Port de Banana en RDC : DP World confie un contrat de 250 millions $ à Mota-Engil pour un projet stratégique

Le projet phare du port en eau profonde de Banana, en République démocratique du Congo (RDC), franchit une étape décisive avec l’attribution d’un contrat de 250 millions de dollars à l’entreprise portugaise Mota-Engil. Annoncé discrètement par DP World, l’opérateur portuaire émirati en charge du projet, ce partenariat marque un pas concret vers la réalisation d’une infrastructure censée redéfinir la connectivité maritime et économique du Congo.

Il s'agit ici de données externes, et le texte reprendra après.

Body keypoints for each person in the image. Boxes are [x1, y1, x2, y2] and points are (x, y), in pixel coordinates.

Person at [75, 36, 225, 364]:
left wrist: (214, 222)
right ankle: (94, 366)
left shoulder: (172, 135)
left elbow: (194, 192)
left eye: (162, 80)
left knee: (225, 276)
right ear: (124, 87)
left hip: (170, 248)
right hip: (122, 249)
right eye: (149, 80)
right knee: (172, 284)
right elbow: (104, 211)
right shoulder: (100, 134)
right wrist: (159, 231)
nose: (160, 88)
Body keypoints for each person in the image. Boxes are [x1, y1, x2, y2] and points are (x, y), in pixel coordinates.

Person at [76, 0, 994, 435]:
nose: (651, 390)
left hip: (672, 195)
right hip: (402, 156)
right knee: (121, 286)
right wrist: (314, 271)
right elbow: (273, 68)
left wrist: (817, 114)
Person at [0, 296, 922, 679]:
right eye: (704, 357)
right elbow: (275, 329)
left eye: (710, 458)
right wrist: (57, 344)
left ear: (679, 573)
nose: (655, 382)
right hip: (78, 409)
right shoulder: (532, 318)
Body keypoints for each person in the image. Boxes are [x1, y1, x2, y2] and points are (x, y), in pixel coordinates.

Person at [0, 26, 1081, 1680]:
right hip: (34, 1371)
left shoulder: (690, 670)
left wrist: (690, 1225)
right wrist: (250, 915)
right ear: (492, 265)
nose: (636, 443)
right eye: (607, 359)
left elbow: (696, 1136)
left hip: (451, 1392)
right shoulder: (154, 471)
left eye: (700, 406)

Dans un communiqué daté du 20 mars 2025, DP World a confirmé avoir sélectionné Mota-Engil Africa, filiale du géant portugais du BTP, pour développer la première phase du port de Banana. D’après des informations relayées par Reuters et confirmées par Mota-Engil SGPS SA, le contrat s’élève à 230 millions d’euros (environ 250 millions de dollars). Il couvre la construction d’un quai de 600 mètres avec un tirant d’eau de 18 mètres, capable d’accueillir les plus grands navires porte-conteneurs au monde. Cette phase inclut également une zone de stockage de 30 hectares et des équipements de pointe pour traiter jusqu’à 450 000 EVP (équivalents vingt pieds) par an.

Si le montant actuel semble inférieur aux estimations initiales (350 millions de dollars pour cette phase), c’est en partie grâce aux travaux préliminaires déjà réalisés. Comme le rappelle Expobéton dans une récente newsletter, la digue de protection du site, destinée à lutter contre l’érosion et les marées, était achevée à 88 % en juin 2023.

Lancé en 2018 via un accord entre DP World et l’État congolais, le projet de Banana a connu des tensions en 2024, entraînant une interruption des travaux. Des « différends techniques et financiers » entre les parties avaient alors freiné l’avancée du chantier. Une réunion de crise présidée en septembre 2024 par le vice-Premier ministre Jean-Pierre Bemba avait permis de débloquer la situation, sans toutefois lever toutes les incertitudes sur les délais. Initialement prévue pour 2025, la livraison de la première phase reste en suspens, aucun calendrier révisé n’ayant été communiqué.

Le partenariat public-privé, révisé en décembre 2021, accorde à DP World une concession de 30 ans (extensible à 50 ans) pour construire et exploiter le port. La répartition du capital de la coentreprise est claire : 70 % pour l’émirati, 30 % pour la RDC. DP World assume l’essentiel du financement et de l’expertise technique, tandis que l’État congolais fournit le site, des exonérations fiscales et des infrastructures de soutien, comme la route Banana–Matadi.

Pour la RDC, ce port en eau profonde représente une opportunité historique de s’affranchir de sa dépendance vis-à-vis des ports étrangers, notamment celui de Pointe-Noire (Congo-Brazzaville) et du port fluvial de Matadi, dont les capacités limitées entravent le commerce international. Banana, situé à l’embouchure du fleuve Congo, offrira un accès direct à l’océan Atlantique, intégrant le pays aux grandes routes maritimes mondiales.

Malgré l’enthousiasme affiché, des questions persistent. Le corridor de Lobito, soutenu par Trafigura et Mota-Engil, pourrait en effet capter une partie des flux miniers congolais, au détriment de Banana. Par ailleurs, les retards accumulés et les litiges passés soulignent la complexité d’un projet nécessitant une coordination étroite entre acteurs publics et privés.

Reste que Banana incarne l’ambition congolaise de contrôler ses propres infrastructures stratégiques. Une fois opérationnel, il devrait réduire les coûts logistiques, dynamiser les exportations de minerais et diversifier l’économie nationale. Pour les populations locales, il promet aussi des emplois et un développement urbain accru.